Mobile App Ad Spend Optimization Guide

The most important metrics for mobile apps and recurring revenue (SaaS) businesses are retention, cLTV and CAC. Both the Excel templates below offer powerful insights and frameworks for such businesses to use in order to better understand how much they can spend on ads as well how to calculate their primary KPIs. 


(Mobile App Version)
$45.00 USD


(SaaS Version)
$45.00 USD

The templates will be immediately available to download after purchase. This is included in the SaaS financial model template bundle.


ltv and cac

The user can enter their own historical data by monthly cohort. Once entered, the model will use that data to produce customer lifetime value and LTV to CaC outputs. Mobile apps have a different revenue profile than SaaS businesses and that is why there are two separate templates. For example, a SaaS business typically has users paying the same amount every month for as long as they are a customer. A mobile app usually has varying customer spend over time. Accounting for each correctly requires separate historical data inputs and data fitting.

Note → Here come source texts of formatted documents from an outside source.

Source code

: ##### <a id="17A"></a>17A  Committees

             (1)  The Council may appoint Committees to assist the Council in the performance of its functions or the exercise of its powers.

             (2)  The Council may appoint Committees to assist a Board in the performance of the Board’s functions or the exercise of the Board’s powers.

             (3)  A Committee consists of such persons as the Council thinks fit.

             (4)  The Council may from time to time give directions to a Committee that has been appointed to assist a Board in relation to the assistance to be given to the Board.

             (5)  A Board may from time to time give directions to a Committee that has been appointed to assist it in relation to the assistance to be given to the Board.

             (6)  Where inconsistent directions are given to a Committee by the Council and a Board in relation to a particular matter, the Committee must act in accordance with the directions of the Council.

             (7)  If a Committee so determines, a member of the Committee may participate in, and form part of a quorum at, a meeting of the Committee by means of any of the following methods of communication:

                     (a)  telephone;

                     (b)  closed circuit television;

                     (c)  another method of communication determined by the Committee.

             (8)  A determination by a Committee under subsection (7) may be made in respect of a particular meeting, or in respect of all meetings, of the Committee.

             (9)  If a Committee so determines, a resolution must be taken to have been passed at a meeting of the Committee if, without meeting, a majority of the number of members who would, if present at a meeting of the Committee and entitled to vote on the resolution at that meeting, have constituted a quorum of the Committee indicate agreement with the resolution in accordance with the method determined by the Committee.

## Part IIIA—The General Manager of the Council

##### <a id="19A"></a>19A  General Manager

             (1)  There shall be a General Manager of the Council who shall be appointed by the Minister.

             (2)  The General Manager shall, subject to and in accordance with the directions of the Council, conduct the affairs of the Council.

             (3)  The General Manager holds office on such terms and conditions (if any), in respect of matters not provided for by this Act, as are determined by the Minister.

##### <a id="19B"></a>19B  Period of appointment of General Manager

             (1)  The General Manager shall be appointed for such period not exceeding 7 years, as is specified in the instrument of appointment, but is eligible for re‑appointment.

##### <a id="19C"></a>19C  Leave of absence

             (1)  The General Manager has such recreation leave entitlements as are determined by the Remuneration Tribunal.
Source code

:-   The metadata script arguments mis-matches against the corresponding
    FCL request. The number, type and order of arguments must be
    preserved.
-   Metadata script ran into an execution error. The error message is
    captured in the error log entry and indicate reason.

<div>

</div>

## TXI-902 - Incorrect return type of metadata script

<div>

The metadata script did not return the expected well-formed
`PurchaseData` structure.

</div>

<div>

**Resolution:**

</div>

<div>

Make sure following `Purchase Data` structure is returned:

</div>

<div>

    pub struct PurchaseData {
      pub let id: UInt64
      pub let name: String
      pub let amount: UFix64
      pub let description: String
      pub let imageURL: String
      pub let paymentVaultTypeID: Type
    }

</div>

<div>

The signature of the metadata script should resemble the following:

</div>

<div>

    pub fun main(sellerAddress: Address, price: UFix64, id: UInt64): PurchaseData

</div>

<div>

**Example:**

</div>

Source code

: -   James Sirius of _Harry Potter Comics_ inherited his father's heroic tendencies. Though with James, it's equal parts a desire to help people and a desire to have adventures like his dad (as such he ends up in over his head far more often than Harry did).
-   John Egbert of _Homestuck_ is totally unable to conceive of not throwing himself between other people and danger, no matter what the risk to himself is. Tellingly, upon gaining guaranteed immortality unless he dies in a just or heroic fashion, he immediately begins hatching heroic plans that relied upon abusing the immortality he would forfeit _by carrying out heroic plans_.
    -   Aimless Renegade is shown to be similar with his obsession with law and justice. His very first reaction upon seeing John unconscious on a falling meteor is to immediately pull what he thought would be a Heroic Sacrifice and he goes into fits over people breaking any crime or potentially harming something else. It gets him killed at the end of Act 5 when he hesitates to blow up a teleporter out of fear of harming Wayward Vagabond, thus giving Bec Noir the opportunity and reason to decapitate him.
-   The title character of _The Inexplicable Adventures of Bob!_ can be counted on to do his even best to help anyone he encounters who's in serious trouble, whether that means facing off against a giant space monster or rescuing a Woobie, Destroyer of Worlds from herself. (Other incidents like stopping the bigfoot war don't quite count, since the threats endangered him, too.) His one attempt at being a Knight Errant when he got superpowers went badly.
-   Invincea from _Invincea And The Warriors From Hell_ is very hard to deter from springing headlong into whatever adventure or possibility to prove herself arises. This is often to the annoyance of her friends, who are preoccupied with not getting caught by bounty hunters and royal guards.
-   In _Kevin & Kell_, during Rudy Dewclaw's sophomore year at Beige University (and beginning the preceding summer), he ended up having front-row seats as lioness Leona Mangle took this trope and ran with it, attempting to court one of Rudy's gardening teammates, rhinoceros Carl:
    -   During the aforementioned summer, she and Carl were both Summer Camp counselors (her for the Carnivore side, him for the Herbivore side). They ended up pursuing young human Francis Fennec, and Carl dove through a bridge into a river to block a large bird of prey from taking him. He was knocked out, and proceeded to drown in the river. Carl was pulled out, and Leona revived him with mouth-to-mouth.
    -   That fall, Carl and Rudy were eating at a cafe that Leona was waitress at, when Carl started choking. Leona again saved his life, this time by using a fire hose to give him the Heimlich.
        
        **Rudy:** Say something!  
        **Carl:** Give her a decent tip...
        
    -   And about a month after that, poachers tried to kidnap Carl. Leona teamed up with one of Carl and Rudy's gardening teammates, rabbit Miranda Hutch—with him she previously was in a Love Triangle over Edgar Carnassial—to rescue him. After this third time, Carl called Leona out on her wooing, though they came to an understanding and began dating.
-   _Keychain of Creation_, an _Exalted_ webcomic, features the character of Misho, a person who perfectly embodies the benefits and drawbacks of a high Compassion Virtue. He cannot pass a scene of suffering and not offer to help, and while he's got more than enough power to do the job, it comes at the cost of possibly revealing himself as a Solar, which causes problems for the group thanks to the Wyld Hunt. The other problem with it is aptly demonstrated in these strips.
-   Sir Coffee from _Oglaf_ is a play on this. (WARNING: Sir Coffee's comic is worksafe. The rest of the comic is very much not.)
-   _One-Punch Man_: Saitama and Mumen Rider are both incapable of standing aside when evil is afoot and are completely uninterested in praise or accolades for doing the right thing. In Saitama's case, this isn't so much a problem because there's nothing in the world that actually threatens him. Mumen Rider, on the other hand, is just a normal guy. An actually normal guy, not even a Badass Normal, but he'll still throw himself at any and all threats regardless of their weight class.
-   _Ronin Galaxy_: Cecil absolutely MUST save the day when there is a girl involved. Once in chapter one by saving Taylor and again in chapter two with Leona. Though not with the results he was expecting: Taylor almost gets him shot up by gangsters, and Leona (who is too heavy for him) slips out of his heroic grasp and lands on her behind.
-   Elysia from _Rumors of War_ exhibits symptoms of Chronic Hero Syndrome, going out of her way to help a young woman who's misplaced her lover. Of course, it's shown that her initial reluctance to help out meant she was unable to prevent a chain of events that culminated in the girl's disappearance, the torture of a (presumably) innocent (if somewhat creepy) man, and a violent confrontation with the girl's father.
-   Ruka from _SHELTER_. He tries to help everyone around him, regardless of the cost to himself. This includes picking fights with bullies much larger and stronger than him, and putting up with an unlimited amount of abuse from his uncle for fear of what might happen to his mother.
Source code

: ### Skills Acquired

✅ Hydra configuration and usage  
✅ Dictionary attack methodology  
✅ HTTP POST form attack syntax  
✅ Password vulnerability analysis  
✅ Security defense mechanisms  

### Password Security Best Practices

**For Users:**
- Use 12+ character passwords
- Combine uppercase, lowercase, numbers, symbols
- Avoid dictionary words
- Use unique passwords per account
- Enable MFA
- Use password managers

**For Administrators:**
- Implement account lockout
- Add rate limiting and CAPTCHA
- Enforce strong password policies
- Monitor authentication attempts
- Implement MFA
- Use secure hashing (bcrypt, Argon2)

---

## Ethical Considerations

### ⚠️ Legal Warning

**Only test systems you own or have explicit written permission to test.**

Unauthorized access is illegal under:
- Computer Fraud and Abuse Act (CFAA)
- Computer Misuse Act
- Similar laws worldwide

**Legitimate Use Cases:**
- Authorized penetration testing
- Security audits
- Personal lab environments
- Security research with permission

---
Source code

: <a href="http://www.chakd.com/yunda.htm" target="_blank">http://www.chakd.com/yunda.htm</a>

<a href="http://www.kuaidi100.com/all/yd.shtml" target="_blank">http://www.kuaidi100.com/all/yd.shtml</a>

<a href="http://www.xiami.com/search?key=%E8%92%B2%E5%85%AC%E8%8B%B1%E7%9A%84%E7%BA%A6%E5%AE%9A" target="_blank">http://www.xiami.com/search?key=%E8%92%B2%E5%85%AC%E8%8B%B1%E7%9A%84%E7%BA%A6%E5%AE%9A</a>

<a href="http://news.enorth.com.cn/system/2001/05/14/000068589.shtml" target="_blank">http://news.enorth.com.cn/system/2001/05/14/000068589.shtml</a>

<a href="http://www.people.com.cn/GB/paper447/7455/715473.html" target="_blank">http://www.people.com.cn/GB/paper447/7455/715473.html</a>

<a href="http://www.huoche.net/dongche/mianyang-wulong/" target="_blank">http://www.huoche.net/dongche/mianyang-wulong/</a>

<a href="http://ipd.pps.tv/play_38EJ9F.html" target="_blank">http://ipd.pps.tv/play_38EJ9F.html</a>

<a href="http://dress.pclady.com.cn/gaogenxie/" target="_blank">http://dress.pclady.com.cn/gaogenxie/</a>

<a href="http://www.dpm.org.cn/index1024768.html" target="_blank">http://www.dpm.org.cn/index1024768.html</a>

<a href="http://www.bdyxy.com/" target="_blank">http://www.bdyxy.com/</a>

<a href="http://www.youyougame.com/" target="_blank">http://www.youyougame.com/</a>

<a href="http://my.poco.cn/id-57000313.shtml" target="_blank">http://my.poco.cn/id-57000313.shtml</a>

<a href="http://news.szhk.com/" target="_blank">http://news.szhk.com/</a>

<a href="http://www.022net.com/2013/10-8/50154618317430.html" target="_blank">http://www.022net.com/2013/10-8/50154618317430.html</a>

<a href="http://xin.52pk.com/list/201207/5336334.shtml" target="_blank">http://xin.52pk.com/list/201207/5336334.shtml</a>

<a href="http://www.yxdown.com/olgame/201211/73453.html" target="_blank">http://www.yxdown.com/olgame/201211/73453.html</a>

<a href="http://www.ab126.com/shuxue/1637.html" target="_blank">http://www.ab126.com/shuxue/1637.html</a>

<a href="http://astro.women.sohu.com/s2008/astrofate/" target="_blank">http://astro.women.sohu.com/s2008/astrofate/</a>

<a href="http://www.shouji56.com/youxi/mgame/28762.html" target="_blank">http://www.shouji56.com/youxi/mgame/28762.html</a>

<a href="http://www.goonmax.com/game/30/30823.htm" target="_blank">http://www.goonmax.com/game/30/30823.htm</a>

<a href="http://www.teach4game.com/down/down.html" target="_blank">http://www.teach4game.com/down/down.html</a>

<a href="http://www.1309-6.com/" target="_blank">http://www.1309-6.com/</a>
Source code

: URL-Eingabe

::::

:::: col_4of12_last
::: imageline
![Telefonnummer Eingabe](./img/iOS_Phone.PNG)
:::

The mobile app version is more complicated and, in that template, the user can enter historical cohort data for:
  • Customers left over time by cohort (up to 60 months' worth of data)
  • Revenue earned from each customer cohort over time.
  • Total cost to service each customer cohort over time (you can apply your gross margin average to derive this input)
The SaaS version is easier because the retention curve that best fits the historical data can simply be applied to the average gross recurring revenue per customer based on a few inputs and there is no need to account for varying customer spend over the customer life.
  • For the SaaS version, the user only needs to input the customers that existed over time by monthly cohort.
The model outputs the following data:
  • Present Value of Customer Lifetime Value
  • Average CaC
  • LTV to CaC Ratio
There are also sensitivity tables in both models that are designed to help the user understand how much they can spend on ads and at what point the customer LTV equals the average customer acquisition cost (essentially the break-even point).

Both versions also have the ability for the user to enter in their new data each month and use historical curves to estimate the LTV and LTV to CaC ratio over time.